We can think of this paradox in many ways, but let’s keep this in line with Aristotle’s suggestion of using reason as a means to an end. The issue that I have with him is that there is a breakdown in our understanding of the problem when we attempt to resolve it by filling in the gap between us and our happiness with our faculty of reason. Namely, this is the case when we say that we desire what’s good, or that which will ultimately make us happy. I think that the problem lies in misrepresenting, or oversimplifying, how humans desire things. Obviously, humans are often led by their emotions, which also often inform their desires. So it is simply not true that we construct our desires out of concrete, rational building-blocks, but instead are swayed by feathery, visceral considerations. I would say that happiness depends on one’s awareness and dedication to one’s own investment into the world around him/her, and therefore cannot be comprised of something so unstable. In short, happiness would seem to be intuitively more than the sum of our feelings toward the world and our place in it.
But even still, reason does not offer us give us a higher success rate. This is because reason needs something which can ground it, or relate it to tangible issues and people for which one hopes to attain happiness by successfully involving him/herself with.
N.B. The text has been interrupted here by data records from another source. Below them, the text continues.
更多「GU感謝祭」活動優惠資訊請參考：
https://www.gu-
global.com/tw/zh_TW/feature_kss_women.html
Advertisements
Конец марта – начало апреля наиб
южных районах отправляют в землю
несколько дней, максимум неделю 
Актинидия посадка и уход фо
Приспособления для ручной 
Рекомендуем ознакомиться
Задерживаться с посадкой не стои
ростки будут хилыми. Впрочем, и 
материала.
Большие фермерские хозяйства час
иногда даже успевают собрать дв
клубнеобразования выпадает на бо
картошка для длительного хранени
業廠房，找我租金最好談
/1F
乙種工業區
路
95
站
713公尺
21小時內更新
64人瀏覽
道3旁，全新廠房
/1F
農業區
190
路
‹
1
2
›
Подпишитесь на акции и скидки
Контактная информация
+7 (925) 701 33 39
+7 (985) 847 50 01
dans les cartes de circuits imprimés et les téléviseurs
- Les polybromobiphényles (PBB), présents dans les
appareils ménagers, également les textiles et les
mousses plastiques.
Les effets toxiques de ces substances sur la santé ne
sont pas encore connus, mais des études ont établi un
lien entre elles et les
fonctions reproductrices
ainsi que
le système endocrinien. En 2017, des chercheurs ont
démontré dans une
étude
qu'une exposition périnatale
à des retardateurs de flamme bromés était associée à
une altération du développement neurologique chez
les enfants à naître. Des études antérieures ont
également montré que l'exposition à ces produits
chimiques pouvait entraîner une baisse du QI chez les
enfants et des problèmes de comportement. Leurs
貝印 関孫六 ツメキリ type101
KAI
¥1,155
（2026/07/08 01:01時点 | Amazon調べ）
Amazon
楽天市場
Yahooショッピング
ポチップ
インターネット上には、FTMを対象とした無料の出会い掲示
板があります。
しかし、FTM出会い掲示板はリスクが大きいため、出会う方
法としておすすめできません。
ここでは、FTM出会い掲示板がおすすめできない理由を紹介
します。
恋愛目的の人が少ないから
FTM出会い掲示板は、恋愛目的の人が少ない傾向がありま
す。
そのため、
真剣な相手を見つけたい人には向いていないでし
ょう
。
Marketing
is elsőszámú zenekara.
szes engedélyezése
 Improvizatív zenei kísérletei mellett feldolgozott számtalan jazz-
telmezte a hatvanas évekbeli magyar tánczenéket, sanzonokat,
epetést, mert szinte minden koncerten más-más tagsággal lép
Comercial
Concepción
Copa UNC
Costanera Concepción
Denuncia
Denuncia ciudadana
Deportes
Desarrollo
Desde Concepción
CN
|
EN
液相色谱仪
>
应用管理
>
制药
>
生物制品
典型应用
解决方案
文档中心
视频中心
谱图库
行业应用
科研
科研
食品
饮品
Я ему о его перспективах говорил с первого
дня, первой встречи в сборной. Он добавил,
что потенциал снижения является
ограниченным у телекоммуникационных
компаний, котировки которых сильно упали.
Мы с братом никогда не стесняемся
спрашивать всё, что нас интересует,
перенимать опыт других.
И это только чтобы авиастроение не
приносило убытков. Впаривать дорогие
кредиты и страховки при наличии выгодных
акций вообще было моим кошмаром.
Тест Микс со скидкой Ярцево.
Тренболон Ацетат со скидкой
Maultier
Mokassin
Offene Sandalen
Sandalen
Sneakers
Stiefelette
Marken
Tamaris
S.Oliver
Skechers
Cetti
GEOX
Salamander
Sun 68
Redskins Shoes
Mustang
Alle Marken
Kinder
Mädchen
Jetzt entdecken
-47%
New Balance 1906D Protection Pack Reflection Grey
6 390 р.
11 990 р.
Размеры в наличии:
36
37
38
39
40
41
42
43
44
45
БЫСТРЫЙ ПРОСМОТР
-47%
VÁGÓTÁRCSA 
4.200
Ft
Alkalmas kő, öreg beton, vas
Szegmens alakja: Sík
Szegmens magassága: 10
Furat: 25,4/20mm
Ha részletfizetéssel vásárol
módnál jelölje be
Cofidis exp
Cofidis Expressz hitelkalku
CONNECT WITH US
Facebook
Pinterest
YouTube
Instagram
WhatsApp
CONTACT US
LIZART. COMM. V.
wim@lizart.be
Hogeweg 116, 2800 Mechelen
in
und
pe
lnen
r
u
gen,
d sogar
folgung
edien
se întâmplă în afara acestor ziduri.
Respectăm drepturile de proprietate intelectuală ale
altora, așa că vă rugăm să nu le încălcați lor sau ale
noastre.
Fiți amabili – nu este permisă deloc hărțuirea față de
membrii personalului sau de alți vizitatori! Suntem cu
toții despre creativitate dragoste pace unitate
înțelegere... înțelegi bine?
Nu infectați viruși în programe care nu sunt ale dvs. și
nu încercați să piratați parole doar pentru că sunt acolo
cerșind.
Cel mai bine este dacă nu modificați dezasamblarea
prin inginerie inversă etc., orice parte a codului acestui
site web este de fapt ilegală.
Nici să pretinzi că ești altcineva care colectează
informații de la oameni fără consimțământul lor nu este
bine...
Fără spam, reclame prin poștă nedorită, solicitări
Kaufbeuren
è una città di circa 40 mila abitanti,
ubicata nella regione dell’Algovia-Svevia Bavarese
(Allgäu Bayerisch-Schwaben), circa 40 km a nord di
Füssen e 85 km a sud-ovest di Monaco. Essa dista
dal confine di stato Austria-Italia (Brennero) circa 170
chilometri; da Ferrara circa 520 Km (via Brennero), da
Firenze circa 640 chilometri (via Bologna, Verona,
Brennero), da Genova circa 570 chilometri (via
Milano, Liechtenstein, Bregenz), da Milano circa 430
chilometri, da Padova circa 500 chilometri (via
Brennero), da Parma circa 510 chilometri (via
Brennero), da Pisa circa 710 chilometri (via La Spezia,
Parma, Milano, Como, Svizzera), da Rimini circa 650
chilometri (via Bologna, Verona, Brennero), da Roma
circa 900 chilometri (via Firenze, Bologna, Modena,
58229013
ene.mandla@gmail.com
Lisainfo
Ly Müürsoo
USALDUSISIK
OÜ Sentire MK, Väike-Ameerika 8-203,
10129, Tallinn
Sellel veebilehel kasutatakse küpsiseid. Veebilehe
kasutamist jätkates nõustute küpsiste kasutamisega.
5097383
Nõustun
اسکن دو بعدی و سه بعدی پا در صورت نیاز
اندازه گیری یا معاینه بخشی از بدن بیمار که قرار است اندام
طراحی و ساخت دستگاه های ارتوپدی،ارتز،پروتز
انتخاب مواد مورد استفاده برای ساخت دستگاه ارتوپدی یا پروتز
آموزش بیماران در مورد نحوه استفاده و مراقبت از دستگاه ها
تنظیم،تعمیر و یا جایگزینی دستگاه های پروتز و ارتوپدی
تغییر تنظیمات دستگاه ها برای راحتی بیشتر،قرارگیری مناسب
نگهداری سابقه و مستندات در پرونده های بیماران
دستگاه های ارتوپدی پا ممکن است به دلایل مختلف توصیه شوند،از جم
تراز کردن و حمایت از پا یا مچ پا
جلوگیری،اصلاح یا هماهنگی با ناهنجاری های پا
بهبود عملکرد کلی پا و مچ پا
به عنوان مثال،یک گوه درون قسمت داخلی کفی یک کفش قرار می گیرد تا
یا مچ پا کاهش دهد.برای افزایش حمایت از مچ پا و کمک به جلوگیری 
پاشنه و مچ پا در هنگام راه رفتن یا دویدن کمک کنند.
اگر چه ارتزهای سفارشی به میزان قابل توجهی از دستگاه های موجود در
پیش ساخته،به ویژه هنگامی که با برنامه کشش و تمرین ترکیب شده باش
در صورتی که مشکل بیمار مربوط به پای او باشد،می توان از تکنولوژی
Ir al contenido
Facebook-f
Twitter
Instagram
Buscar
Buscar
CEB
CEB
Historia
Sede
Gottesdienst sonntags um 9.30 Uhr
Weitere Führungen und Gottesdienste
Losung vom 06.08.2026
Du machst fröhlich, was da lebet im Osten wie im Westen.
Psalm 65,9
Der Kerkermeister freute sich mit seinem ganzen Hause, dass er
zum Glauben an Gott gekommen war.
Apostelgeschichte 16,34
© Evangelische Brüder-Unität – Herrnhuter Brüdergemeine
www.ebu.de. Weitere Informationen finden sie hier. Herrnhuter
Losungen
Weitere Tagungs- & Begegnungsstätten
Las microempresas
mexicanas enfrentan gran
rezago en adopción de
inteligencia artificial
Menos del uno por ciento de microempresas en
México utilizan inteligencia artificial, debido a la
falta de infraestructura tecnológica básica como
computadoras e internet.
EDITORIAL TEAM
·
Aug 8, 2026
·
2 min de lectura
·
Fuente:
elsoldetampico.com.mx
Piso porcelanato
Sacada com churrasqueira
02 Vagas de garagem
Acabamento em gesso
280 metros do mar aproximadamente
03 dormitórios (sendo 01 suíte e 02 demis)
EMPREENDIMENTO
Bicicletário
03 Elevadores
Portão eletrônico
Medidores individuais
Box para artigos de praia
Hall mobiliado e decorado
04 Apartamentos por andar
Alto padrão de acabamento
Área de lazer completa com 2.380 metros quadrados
Reason, on its own, is seemingly indifferent to anything other than its own cold, forlorn disinterestedness. It must be integrated more thoroughly into a broader frame of reference in order for us to make sense of it and apply it to something which can benefit us. That is what disciplines, such as sociology, psychology, ethics or any of the other humanities, are for!
So to try to resolve this paradox, I think that what we have to do is to understand that it’s not necessarily true that we’re becoming unhappy by seeking happiness, but rather that we are being mislead in thinking that happiness falls under an either/or dichotomy. It would be therefore fallacious to argue that our desiring of the good, in-itself, is what gives rise to our dreadful experience of unhappiness, because this act of desiring, rather than its object, is ultimately what’s to blame. To explain further, it’s this notion of desire which constitutes the paradox. I would argue that we don’t actually, in the strictest sense, desire happiness, because we either want it too little or too much. This is justified by example in the cases which I brought up earlier – the madman wants happiness too permanently, while the sensitive person wants it too temporarily. The point is that, when we see that acquiring happiness is essentially treading a temperate middle-ground, we actually become happy. When this is realized, we can develop the kind of virtue which Aristotle was so fond of, while also being able to ease ourselves into a mental balancing act on the narrow beam which we call life.
The common paradox which I gave above is, in the end, only reduced to a common misinterpretation. When we are skilled at controlling ourselves and our desires, happiness no longer seems to be such a distant vacation home which only is bought through great expense. If Aristotle was right in saying that happiness is the ultimate good which we desire, then I think that there is something to say about this good. It is that happiness is, more than anything else, a virtue which is not always a given, but rather something which requires a lot of patience and self-adjusting for us to finally grab hold of and walk firmly and evenly toward.